“Your language is not dead until you can pass it on to someone”: Eliezer Ben-Yehuda, a person who revived Hebrew

“Your language is not dead until you can pass it on to someone”: Eliezer Ben-Yehuda, a person who revived Hebrew

On January 7, 1858, in Luzhki Village near Vilnius (at that time under the occupation of Russian Empire), Eliezer Ben-Yehuda was born, who is called the father of the modern Hebrew. He devoted his whole life to the revival of Hebrew, its development and enrichment: Ben-Yehuda created one of the first weeklies in Hebrew, he founded the Hebrew Language Committee, which later became the Hebrew Language Academy, and he began publishing the first complete dictionary of Hebrew.

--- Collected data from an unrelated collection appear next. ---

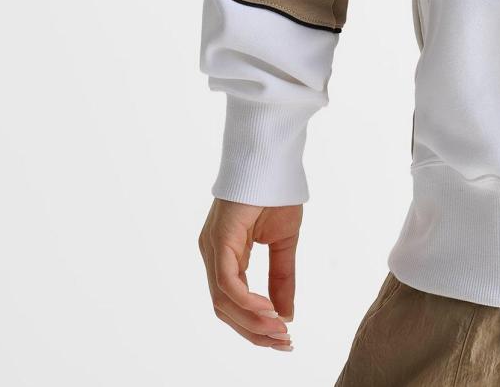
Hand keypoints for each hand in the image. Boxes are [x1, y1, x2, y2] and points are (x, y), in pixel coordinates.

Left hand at [198, 198, 301, 350]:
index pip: (233, 303)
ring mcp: (212, 248)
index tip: (282, 339)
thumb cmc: (276, 191)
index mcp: (226, 255)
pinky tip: (269, 310)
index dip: (256, 325)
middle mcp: (213, 255)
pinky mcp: (219, 240)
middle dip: (255, 331)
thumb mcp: (284, 241)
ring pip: (224, 301)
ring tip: (280, 331)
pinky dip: (247, 301)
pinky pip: (228, 282)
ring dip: (253, 322)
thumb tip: (286, 314)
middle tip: (284, 343)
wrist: (272, 156)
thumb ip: (282, 277)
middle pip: (225, 309)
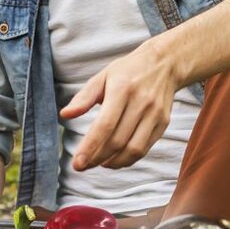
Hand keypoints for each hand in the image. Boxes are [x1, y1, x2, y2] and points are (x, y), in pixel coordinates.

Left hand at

Few people believed that the ancient language, which had not been spoken for millennia, could be introduced into everyday circulation. Ultra-religious Jews called for leaving Hebrew as the language of prayer. Even the founder of Zionism, Theodor Herzl, doubted the possibility of Hebrew to become a common language. He really wanted everyone in the future Jewish State to speak the language of the great culture, that is in German.

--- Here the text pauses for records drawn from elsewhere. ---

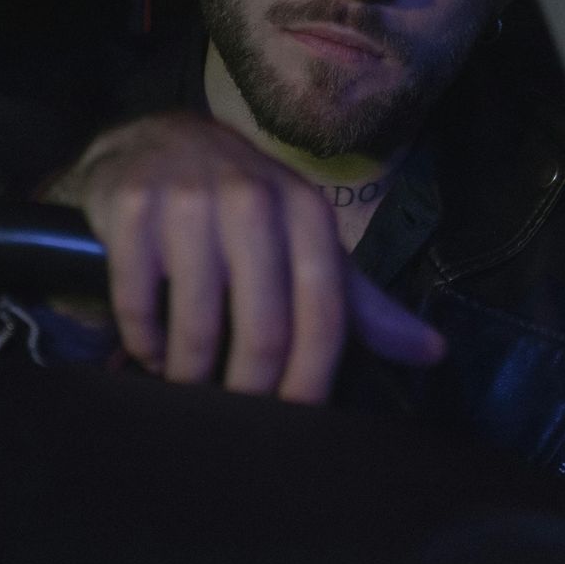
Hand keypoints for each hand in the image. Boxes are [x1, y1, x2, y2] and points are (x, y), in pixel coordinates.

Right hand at [45, 112, 444, 402]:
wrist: (153, 142)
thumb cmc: (241, 206)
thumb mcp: (303, 242)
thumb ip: (359, 302)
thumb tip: (432, 352)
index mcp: (306, 211)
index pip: (324, 315)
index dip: (312, 381)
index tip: (294, 421)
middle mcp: (252, 199)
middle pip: (264, 332)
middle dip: (250, 394)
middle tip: (235, 417)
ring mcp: (188, 201)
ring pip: (198, 328)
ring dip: (190, 376)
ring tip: (188, 382)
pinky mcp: (132, 208)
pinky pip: (138, 306)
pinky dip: (144, 343)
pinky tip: (149, 346)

Eliezer Ben-Yehuda did not agree with this. In the preface to his dictionary, he wrote, “If it is possible to restore a language that has ceased to be spoken, and make it colloquial, expressing everything that at least one person wants to say, then, undoubtedly, such a language can be made a spoken language for the whole society” .

Ben-Yehuda believed that “Only one wise and energetic person is needed for every deed, who is ready to put all his strength into it, and the deed will move despite any obstacles … A pioneer who knows no retreat is needed for every innovation, for every, even the smallest step on the path of progress.” He turned out to be such a person for Hebrew.

Eliezer Ben-Yehuda’s family spoke only Hebrew, and his son Ben-Zion (better known as Itamar Ben-Avi) became the first native speaker of Hebrew.

People laughed at him when he tried to raise his son so that he would not come into contact with speakers of other languages ​​until he became adult. His son grew up knowing only Hebrew. Only when he became adult, he studied other languages, which were  spoken at that time in the area where he lived.

What do you think would happen if you kept your children away from contact with Russian language until a certain age?